Death Penalty, Hate Crime Charges Sought In Georgia Spa Shootings
Prosecutors plan to seek the death penalty and file hate crime charges against the man accused of shooting dead eight people, including six women of Asian origin, in attacks on three spas in the southern US state of Georgia.
Robert Aaron Long, 22, was indicted by a grand jury in Georgia's Fulton County on Tuesday for the murders of four women in a March 16 attack on two spas in the city of Atlanta.

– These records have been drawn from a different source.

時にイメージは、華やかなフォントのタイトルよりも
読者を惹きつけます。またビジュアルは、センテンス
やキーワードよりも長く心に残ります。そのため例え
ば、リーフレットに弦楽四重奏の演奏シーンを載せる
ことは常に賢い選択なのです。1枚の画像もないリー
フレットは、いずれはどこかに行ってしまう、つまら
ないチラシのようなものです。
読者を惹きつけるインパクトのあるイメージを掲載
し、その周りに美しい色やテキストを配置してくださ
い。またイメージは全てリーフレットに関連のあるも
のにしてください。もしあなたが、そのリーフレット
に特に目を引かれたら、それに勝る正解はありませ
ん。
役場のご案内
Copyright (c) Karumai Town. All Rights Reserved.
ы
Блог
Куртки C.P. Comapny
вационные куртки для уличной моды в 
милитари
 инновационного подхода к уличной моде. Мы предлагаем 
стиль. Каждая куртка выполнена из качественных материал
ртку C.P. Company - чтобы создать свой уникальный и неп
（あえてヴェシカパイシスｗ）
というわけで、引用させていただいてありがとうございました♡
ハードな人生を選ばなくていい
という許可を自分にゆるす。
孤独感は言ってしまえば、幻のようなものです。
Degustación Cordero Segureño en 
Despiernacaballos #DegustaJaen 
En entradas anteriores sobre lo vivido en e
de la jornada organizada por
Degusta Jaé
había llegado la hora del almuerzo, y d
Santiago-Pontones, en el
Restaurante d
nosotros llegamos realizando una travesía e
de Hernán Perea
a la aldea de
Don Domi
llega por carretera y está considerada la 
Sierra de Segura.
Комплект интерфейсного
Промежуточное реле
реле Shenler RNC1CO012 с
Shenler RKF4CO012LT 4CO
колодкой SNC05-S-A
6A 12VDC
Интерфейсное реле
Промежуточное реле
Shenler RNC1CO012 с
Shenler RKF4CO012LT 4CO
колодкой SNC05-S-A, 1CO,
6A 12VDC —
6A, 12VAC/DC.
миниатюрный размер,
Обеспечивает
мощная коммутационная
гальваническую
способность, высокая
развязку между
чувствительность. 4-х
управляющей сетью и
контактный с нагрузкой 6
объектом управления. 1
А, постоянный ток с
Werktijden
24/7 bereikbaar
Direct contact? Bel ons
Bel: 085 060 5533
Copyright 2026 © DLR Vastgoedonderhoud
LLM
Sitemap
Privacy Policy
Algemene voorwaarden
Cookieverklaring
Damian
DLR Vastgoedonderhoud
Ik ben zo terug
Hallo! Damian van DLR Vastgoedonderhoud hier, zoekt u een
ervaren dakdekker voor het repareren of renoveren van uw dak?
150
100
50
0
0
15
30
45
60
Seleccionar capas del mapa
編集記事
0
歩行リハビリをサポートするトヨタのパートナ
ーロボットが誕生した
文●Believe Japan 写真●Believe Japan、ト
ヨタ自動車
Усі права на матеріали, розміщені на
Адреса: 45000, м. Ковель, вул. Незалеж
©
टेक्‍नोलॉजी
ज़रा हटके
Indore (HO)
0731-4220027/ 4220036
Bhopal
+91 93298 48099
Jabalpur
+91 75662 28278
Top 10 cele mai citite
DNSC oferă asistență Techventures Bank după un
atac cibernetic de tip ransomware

Long, of Woodstock, Georgia, is facing separate charges related to an attack on a spa in Cherokee County the same day that left another four people dead.
The deaths of six women of Asian origin further stoked fears in an Asian-American population already alarmed by a surge in hate crimes during the coronavirus pandemic.
Fulton County District Attorney Fani Willis said she planned to seek the death penalty against Long, who is white.
Willis also said she would file hate crime charges against Long.
Long selected his victims because of their "actual or perceived race, national origin, sex, and gender," Willis said in a court filing.
Police said after Long's arrest that he had acknowledged carrying out the shootings but claimed they were "not racially motivated."
"(Long) apparently has an issue, what he considers a sex addiction," said Captain Jay Baker.
Long told police he had frequented massage parlors in the past and staged the attacks as a form of vengeance against "a temptation for him that he wanted to eliminate," Baker said.